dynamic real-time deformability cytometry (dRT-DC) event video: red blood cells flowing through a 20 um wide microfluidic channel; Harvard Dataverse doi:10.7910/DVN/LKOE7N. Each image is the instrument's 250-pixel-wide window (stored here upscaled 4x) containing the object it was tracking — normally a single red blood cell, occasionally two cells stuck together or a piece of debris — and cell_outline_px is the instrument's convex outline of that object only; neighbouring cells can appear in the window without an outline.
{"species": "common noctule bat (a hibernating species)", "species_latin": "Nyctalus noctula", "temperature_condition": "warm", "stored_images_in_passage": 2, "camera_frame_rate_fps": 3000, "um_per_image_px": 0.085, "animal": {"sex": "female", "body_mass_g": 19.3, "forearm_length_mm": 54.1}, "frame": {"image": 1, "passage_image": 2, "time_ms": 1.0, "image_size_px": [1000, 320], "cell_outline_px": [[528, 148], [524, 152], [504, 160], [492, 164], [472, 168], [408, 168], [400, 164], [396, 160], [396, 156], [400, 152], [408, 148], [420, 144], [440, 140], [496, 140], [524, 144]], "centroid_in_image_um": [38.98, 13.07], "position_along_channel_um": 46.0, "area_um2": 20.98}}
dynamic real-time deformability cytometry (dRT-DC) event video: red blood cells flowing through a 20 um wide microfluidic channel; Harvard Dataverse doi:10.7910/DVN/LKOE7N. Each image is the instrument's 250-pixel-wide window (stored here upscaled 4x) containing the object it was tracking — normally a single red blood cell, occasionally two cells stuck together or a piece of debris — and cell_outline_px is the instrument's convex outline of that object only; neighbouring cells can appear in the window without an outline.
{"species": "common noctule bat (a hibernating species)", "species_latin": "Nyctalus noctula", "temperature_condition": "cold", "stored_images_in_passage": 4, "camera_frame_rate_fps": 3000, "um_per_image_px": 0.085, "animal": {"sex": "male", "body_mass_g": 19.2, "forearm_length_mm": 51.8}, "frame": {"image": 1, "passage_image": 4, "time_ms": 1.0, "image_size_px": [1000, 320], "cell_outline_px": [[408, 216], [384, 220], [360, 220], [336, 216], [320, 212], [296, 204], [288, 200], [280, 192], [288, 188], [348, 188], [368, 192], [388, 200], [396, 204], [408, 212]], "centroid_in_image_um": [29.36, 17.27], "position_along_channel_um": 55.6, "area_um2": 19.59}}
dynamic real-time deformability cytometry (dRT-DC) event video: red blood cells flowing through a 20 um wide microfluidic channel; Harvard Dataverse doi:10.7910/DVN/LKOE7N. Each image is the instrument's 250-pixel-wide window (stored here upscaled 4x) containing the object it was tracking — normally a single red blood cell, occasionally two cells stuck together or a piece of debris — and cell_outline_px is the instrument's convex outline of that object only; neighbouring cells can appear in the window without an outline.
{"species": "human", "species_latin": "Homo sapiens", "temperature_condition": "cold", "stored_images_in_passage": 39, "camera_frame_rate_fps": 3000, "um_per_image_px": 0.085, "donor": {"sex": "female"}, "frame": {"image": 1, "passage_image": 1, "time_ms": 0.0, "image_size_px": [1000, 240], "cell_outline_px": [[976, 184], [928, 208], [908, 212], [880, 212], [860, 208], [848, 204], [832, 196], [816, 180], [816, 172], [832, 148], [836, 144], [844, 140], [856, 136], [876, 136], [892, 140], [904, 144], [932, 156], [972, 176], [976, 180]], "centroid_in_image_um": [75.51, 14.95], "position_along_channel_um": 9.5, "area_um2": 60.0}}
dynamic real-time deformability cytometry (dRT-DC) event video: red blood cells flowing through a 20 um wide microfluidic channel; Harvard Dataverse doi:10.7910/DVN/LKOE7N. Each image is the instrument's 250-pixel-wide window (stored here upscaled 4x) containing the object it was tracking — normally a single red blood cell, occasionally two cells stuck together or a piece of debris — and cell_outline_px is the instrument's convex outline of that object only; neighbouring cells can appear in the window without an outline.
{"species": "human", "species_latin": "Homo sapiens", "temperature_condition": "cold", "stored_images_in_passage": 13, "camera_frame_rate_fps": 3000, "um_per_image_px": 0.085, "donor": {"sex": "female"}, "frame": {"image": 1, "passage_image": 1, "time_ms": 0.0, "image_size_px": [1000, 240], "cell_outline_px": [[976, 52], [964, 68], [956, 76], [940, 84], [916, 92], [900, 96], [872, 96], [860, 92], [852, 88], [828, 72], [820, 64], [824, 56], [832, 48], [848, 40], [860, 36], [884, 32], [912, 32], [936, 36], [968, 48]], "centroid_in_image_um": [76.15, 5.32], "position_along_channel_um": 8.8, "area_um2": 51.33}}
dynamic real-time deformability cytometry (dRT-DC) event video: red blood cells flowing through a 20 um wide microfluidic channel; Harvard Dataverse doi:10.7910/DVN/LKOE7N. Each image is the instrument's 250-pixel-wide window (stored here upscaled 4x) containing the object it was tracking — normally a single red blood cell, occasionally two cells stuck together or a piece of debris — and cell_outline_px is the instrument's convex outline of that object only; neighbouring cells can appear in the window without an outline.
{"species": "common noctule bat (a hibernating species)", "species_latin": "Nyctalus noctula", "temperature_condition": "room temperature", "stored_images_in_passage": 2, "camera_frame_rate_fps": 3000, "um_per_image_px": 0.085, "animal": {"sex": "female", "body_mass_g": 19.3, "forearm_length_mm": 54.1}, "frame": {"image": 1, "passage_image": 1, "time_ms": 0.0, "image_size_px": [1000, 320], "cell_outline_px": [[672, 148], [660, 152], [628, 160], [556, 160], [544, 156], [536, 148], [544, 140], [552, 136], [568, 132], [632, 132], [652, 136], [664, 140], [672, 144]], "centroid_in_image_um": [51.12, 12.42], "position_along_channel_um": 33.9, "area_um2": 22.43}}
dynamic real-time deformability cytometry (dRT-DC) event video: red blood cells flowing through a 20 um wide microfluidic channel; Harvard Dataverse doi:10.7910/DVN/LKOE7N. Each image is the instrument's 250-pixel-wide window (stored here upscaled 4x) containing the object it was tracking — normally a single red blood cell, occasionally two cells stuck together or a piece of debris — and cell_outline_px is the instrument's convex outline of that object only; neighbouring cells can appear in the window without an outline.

= = =

• **Directions for this task**
Give back each line above precisely as it stands.

• **Solution for this problem**
dynamic real-time deformability cytometry (dRT-DC) event video: red blood cells flowing through a 20 um wide microfluidic channel; Harvard Dataverse doi:10.7910/DVN/LKOE7N. Each image is the instrument's 250-pixel-wide window (stored here upscaled 4x) containing the object it was tracking — normally a single red blood cell, occasionally two cells stuck together or a piece of debris — and cell_outline_px is the instrument's convex outline of that object only; neighbouring cells can appear in the window without an outline.
{"species": "common noctule bat (a hibernating species)", "species_latin": "Nyctalus noctula", "temperature_condition": "warm", "stored_images_in_passage": 2, "camera_frame_rate_fps": 3000, "um_per_image_px": 0.085, "animal": {"sex": "female", "body_mass_g": 19.3, "forearm_length_mm": 54.1}, "frame": {"image": 1, "passage_image": 2, "time_ms": 1.0, "image_size_px": [1000, 320], "cell_outline_px": [[528, 148], [524, 152], [504, 160], [492, 164], [472, 168], [408, 168], [400, 164], [396, 160], [396, 156], [400, 152], [408, 148], [420, 144], [440, 140], [496, 140], [524, 144]], "centroid_in_image_um": [38.98, 13.07], "position_along_channel_um": 46.0, "area_um2": 20.98}}
dynamic real-time deformability cytometry (dRT-DC) event video: red blood cells flowing through a 20 um wide microfluidic channel; Harvard Dataverse doi:10.7910/DVN/LKOE7N. Each image is the instrument's 250-pixel-wide window (stored here upscaled 4x) containing the object it was tracking — normally a single red blood cell, occasionally two cells stuck together or a piece of debris — and cell_outline_px is the instrument's convex outline of that object only; neighbouring cells can appear in the window without an outline.
{"species": "common noctule bat (a hibernating species)", "species_latin": "Nyctalus noctula", "temperature_condition": "cold", "stored_images_in_passage": 4, "camera_frame_rate_fps": 3000, "um_per_image_px": 0.085, "animal": {"sex": "male", "body_mass_g": 19.2, "forearm_length_mm": 51.8}, "frame": {"image": 1, "passage_image": 4, "time_ms": 1.0, "image_size_px": [1000, 320], "cell_outline_px": [[408, 216], [384, 220], [360, 220], [336, 216], [320, 212], [296, 204], [288, 200], [280, 192], [288, 188], [348, 188], [368, 192], [388, 200], [396, 204], [408, 212]], "centroid_in_image_um": [29.36, 17.27], "position_along_channel_um": 55.6, "area_um2": 19.59}}
dynamic real-time deformability cytometry (dRT-DC) event video: red blood cells flowing through a 20 um wide microfluidic channel; Harvard Dataverse doi:10.7910/DVN/LKOE7N. Each image is the instrument's 250-pixel-wide window (stored here upscaled 4x) containing the object it was tracking — normally a single red blood cell, occasionally two cells stuck together or a piece of debris — and cell_outline_px is the instrument's convex outline of that object only; neighbouring cells can appear in the window without an outline.
{"species": "human", "species_latin": "Homo sapiens", "temperature_condition": "cold", "stored_images_in_passage": 39, "camera_frame_rate_fps": 3000, "um_per_image_px": 0.085, "donor": {"sex": "female"}, "frame": {"image": 1, "passage_image": 1, "time_ms": 0.0, "image_size_px": [1000, 240], "cell_outline_px": [[976, 184], [928, 208], [908, 212], [880, 212], [860, 208], [848, 204], [832, 196], [816, 180], [816, 172], [832, 148], [836, 144], [844, 140], [856, 136], [876, 136], [892, 140], [904, 144], [932, 156], [972, 176], [976, 180]], "centroid_in_image_um": [75.51, 14.95], "position_along_channel_um": 9.5, "area_um2": 60.0}}
dynamic real-time deformability cytometry (dRT-DC) event video: red blood cells flowing through a 20 um wide microfluidic channel; Harvard Dataverse doi:10.7910/DVN/LKOE7N. Each image is the instrument's 250-pixel-wide window (stored here upscaled 4x) containing the object it was tracking — normally a single red blood cell, occasionally two cells stuck together or a piece of debris — and cell_outline_px is the instrument's convex outline of that object only; neighbouring cells can appear in the window without an outline.
{"species": "human", "species_latin": "Homo sapiens", "temperature_condition": "cold", "stored_images_in_passage": 13, "camera_frame_rate_fps": 3000, "um_per_image_px": 0.085, "donor": {"sex": "female"}, "frame": {"image": 1, "passage_image": 1, "time_ms": 0.0, "image_size_px": [1000, 240], "cell_outline_px": [[976, 52], [964, 68], [956, 76], [940, 84], [916, 92], [900, 96], [872, 96], [860, 92], [852, 88], [828, 72], [820, 64], [824, 56], [832, 48], [848, 40], [860, 36], [884, 32], [912, 32], [936, 36], [968, 48]], "centroid_in_image_um": [76.15, 5.32], "position_along_channel_um": 8.8, "area_um2": 51.33}}
dynamic real-time deformability cytometry (dRT-DC) event video: red blood cells flowing through a 20 um wide microfluidic channel; Harvard Dataverse doi:10.7910/DVN/LKOE7N. Each image is the instrument's 250-pixel-wide window (stored here upscaled 4x) containing the object it was tracking — normally a single red blood cell, occasionally two cells stuck together or a piece of debris — and cell_outline_px is the instrument's convex outline of that object only; neighbouring cells can appear in the window without an outline.
{"species": "common noctule bat (a hibernating species)", "species_latin": "Nyctalus noctula", "temperature_condition": "room temperature", "stored_images_in_passage": 2, "camera_frame_rate_fps": 3000, "um_per_image_px": 0.085, "animal": {"sex": "female", "body_mass_g": 19.3, "forearm_length_mm": 54.1}, "frame": {"image": 1, "passage_image": 1, "time_ms": 0.0, "image_size_px": [1000, 320], "cell_outline_px": [[672, 148], [660, 152], [628, 160], [556, 160], [544, 156], [536, 148], [544, 140], [552, 136], [568, 132], [632, 132], [652, 136], [664, 140], [672, 144]], "centroid_in_image_um": [51.12, 12.42], "position_along_channel_um": 33.9, "area_um2": 22.43}}
dynamic real-time deformability cytometry (dRT-DC) event video: red blood cells flowing through a 20 um wide microfluidic channel; Harvard Dataverse doi:10.7910/DVN/LKOE7N. Each image is the instrument's 250-pixel-wide window (stored here upscaled 4x) containing the object it was tracking — normally a single red blood cell, occasionally two cells stuck together or a piece of debris — and cell_outline_px is the instrument's convex outline of that object only; neighbouring cells can appear in the window without an outline.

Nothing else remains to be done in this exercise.